Willie Mays passes away at age 93

Bless You Boys

There is sad news to report from the baseball world. Willie Mays, perhaps the game’s greatest all around player and also one its great ambassadors in the 50 odd years since his retirement following the 1973 season, has died at the age of 93.

Born on May 6, 1931 in Westfield, Alabama, May was a highly regarded all-around athlete in high school and made his professional debut with the Birmingham Black Barons in the Negro American League in 1948 before he’d graduated. The New York Giants signed him in 1950 and the rest is history.

Nicknamed “the Say Hey Kid”, Mays burst on the scene in 1951, hitting 20 home runs to win the National League Rookie of the Year award as the Giants famously won their first pennant in 14 years. That series ended with the most famous home run in baseball history, the “Shot Heard ‘Round the World” as Bobby Thomson took Brooklyn Dodgers’ right-hander Ralph Branca deep for the second time in the series.

Mays served in the armed forces in 1952-1954, heading from his discharge straight to spring training to begin the season. Mays won the first of two NL MVP awards in 1954, leading the Giants to their last World Series title before the cross-country move to San Francisco. That series featured Mays making the game’s most famous game-saving catch, referred to simply as “The Catch” in Game 1, the over-the-shoulder snare of a Vic Wertz fly ball in an eighth inning with runners on first and second and no outs.
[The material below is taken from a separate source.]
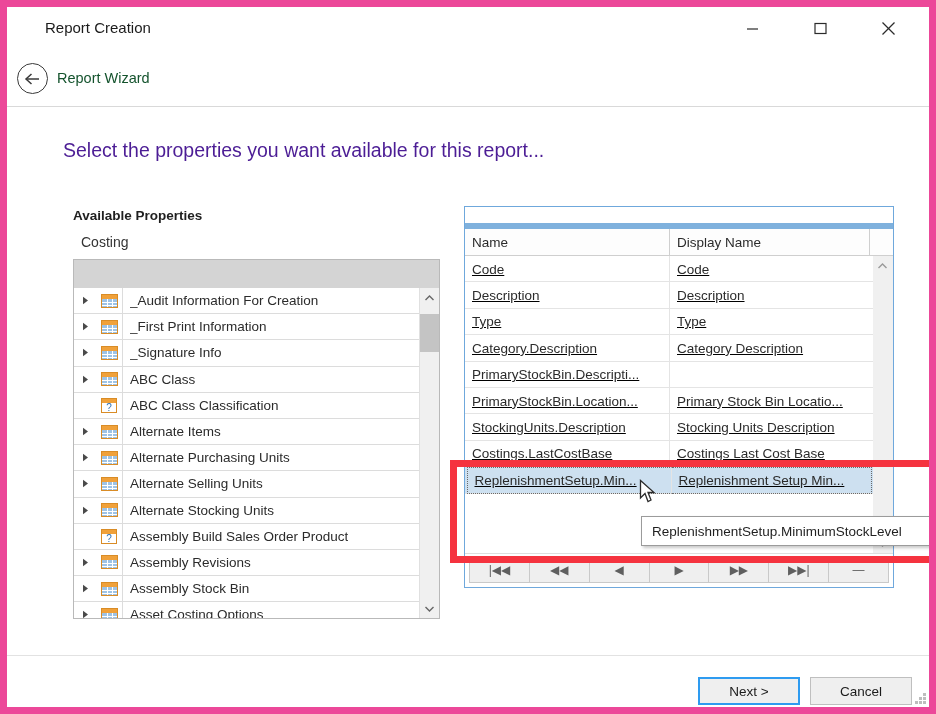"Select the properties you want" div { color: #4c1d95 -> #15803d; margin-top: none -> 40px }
The catch was something else, and the strong, quick throw back in also pinned both runners in place as southpaw Don Liddle would escape the inning and the Giants went on to capture the series.

Mays finished his career as a .301 hitter with a .384 career on-base percentage while hitting 660 home runs, collecting 1909 RBI, and stealing 338 bases. He was twice the NL MVP and a 24 time All-Star, winning 12 straight Gold Glove awards. Mays was widely regarded as one of the top centerfielders of all-time to go along with production that only a handful of hitters could replicate.

Mays was inducted into the Baseball Hall of Fame in 1979, a true first ballot Hall of Famer. He did some coaching with the Mets following his playing days, but in 1986 the Giants finally did right, bringing Mays home as a special assistant, a role he would hold the rest of his life.

There will never another like him, nor a time in the game like the one he defined. We offer best wishes for peace as well as our condolences to Willie Mays family, friends, and many admirers. Truly one of the greatest to ever do it.